Hall scattering rates of doped GaAs and Bi$_2$Sr$_2$CaCu$_2$O$_{2+x}$

Magneto-optical measurement of infrared Hall effect provides important information about the Fermi surface topography and carrier scattering rates of metals. A recent study (Rigal et.al. Phys. Rev. Lett. vol 93, 137002 (2004)) of IR Hall effect of underdoped YBa$_2$Cu$_3$O$_{6+x}$ reveals a dramatic increase of the Hall frequency for underdoped samples, consistent with a partial gapping of the Fermi surface as predicted in density wave models. The scattering rates, or imaginary parts of self energies of quasiparticles of cuprate superconductors have been shown by various experimental techniques (transport, optical, APRES ) to have a linear dependence on frequencies. The scattering rates measured by IR Hall effect, however, have been found to be frequency independent. In this study, we compare the infrared Hall response of doped GaAs with that of underdoped Bi$_2$Sr$_2 $CaCu$_2$O$_{2+x}$ samples to investigate the origin of the apparent independence of Hall scattering rate of cuprate superconductors on frequency.
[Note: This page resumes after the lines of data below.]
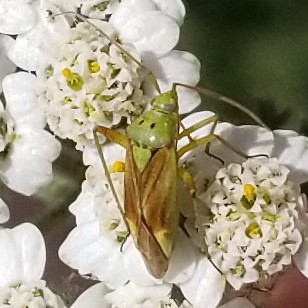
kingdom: Animalia
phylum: Arthropoda
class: Insecta
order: Hemiptera
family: Miridae
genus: Closterotomus
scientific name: Closterotomus norvegicus
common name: Plant bug
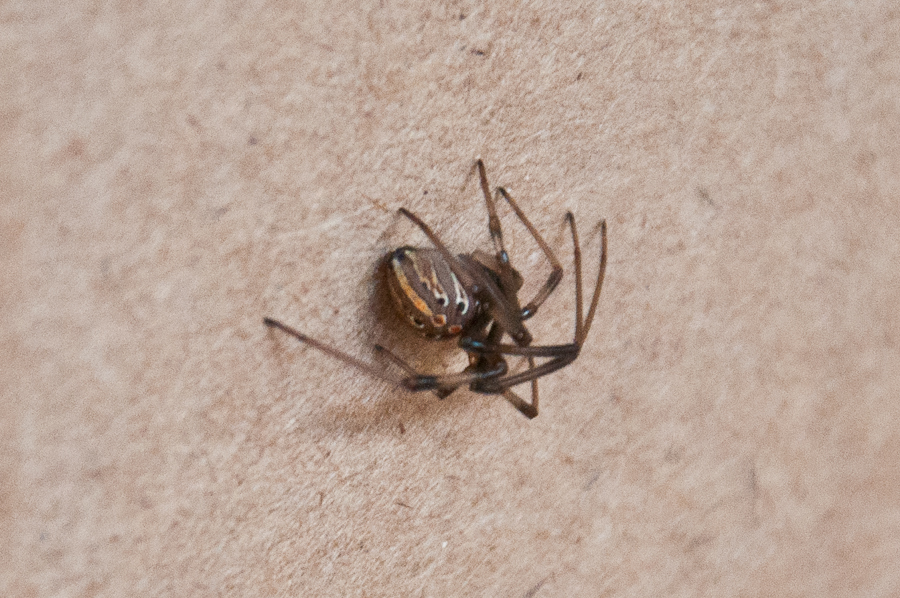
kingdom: Animalia
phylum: Arthropoda
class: Arachnida
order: Araneae
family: Theridiidae
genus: Latrodectus
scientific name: Latrodectus geometricus
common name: Brown widow spider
The measurements are carried out from 900-1100 cm$^{-1}$ in fields to 8 T and temperatures from 10 K to 300 K. The GaAs sample is Si doped at 6x10$^{6}$ cm$^{- 3}$. The Faraday angle gives a measure of the carrier density and the circular dichroism measures the carrier scattering rates. (Work supported by NSF grant DMR-0303112).